:: What you should do ::
Reproduce every line of the items below without changing a single character.

Entries drawn from a collection:
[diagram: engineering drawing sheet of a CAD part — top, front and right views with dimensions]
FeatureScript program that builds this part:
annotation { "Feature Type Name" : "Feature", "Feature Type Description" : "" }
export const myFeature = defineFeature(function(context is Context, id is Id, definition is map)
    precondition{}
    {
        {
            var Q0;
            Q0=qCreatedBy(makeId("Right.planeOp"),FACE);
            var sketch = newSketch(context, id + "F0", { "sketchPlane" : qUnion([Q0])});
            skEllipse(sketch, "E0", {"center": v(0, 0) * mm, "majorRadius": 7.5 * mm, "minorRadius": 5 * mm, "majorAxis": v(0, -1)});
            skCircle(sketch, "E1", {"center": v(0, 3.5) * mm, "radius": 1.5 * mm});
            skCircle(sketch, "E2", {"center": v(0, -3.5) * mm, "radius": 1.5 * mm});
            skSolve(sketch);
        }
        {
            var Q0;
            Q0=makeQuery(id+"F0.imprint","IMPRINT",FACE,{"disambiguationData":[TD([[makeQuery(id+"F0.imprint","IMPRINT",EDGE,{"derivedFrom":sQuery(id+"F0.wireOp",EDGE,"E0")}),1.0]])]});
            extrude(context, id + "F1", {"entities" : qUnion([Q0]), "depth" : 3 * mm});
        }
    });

:: Worked solution ::
[diagram: engineering drawing sheet of a CAD part — top, front and right views with dimensions]
FeatureScript program that builds this part:
annotation { "Feature Type Name" : "Feature", "Feature Type Description" : "" }
export const myFeature = defineFeature(function(context is Context, id is Id, definition is map)
    precondition{}
    {
        {
            var Q0;
            Q0=qCreatedBy(makeId("Right.planeOp"),FACE);
            var sketch = newSketch(context, id + "F0", { "sketchPlane" : qUnion([Q0])});
            skEllipse(sketch, "E0", {"center": v(0, 0) * mm, "majorRadius": 7.5 * mm, "minorRadius": 5 * mm, "majorAxis": v(0, -1)});
            skCircle(sketch, "E1", {"center": v(0, 3.5) * mm, "radius": 1.5 * mm});
            skCircle(sketch, "E2", {"center": v(0, -3.5) * mm, "radius": 1.5 * mm});
            skSolve(sketch);
        }
        {
            var Q0;
            Q0=makeQuery(id+"F0.imprint","IMPRINT",FACE,{"disambiguationData":[TD([[makeQuery(id+"F0.imprint","IMPRINT",EDGE,{"derivedFrom":sQuery(id+"F0.wireOp",EDGE,"E0")}),1.0]])]});
            extrude(context, id + "F1", {"entities" : qUnion([Q0]), "depth" : 3 * mm});
        }
    });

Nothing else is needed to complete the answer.